Hasılat takibi: ÖGB’ye benzer sistem, hasılat takibi adı altında serbest meslek erbabı ve ticaret erbabı için öngörülmek­te. Bunlar yılda 12 defadan az olmamak üzere yoklanarak günşük hasılatları sap­tanacak; günlük hasılat ile beyan arasın­daki fark %20’yi aşarsa ve mükellef açık­layamazsa hasılat üzerinden re’sen tarh yapılacak veya mükellef incelemeye alı­nacak.

AKV ve AGV verginin mali güçle orantılı olma ilkesine aykırı

Bunlardan AKV ve AGV gerçek ma­li güç değil, varsayılan mali güç üzerin­den vergi alınmasına yol açacakların­dan, verginin mali güçle orantılı olması ilkesine açıkça aykırılar. Ekonomik zor­luklar ve yüksek enflasyon dönemin­de bu tür düzenlemeler, işletmelere ay­rı darbe vurur. ÖGB ise geçmişteki hayat standardı esasını anımsatmakta; teorik açıdan arızi kazanç (Gelir Vergisi Kanu­nu [GVK] md.82) düşünce ve yapısına aykırı. ÖGB’yi getirebilmek için, sadece arızi kazanç kataloğunda değil aynı za­manda GVK’nın gelir tanımında da deği­şiklik yapmak gerek.

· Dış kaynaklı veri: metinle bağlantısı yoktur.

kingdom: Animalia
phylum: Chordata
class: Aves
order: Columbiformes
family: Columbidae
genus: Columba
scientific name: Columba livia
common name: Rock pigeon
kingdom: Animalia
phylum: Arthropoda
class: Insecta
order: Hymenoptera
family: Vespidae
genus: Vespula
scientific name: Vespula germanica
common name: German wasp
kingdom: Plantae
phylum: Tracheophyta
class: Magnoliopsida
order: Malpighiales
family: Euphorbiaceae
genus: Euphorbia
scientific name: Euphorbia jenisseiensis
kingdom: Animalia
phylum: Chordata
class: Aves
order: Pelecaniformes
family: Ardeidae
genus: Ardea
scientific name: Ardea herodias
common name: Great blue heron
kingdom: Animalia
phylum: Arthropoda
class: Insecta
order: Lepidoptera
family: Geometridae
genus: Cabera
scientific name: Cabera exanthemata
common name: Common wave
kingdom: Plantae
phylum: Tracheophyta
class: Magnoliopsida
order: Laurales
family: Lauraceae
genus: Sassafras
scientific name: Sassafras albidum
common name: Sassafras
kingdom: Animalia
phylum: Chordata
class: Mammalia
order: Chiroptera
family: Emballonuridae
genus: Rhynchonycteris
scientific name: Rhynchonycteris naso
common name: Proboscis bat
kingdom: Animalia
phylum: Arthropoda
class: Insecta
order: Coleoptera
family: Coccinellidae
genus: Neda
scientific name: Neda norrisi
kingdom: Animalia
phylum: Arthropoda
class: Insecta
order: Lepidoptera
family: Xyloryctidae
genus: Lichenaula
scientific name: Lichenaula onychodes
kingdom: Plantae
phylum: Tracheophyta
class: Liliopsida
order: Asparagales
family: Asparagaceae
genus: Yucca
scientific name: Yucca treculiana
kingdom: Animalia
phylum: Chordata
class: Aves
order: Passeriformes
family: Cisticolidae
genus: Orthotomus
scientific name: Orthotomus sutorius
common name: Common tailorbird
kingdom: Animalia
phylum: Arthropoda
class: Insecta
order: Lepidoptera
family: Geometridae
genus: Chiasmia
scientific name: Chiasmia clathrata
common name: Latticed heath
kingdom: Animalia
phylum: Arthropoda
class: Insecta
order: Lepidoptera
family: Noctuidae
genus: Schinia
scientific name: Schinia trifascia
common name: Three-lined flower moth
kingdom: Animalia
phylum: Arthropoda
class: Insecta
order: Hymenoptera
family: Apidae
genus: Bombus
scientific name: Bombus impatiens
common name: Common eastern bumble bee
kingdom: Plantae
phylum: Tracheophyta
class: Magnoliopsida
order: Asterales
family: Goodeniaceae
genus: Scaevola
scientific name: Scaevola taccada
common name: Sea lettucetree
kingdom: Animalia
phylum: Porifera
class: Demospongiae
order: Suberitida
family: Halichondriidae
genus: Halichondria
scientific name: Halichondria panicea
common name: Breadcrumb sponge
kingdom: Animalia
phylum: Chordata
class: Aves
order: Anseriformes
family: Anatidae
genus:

GVK’daki gelir tanımının değişmesi gerekir

AGV’ye tabi olanların ÖGB’ye tabi olup olmadığı net değil. Muhtemelen bura­daki eşitsizliği gidermek üzere serbest meslek erbabı ve ticaret erbabı için ha­sılat takibi öngörülmüş; ama çiftçiler dı­şarıda bırakılmış. Her durumda, bunlar için arızi kazançtan söz edilemez; diğer yandan açıklanamayan giderin GVK’ya tabi ya da istisna kapsamında olmayan bir gelir unsuru kaynaklı olduğu kabul edilemez. GVK’daki gelir tanımının de­ğiştirilmesi gerekir. Nihayet, ÖGB iste­necekleri ve hasılat esasına tabi olacak­ları tespit bakımından denetim ise ayrı bir sıkınıtılı alan: uygulamada eşitsizliğe yol açar. Son olarak, bunların dördü ba­kımından da, mülkiyet hakkının ölçülü­lük ilkesine aykırı şekilde sınırlandırıl­ması tartışması gündeme gelebilir.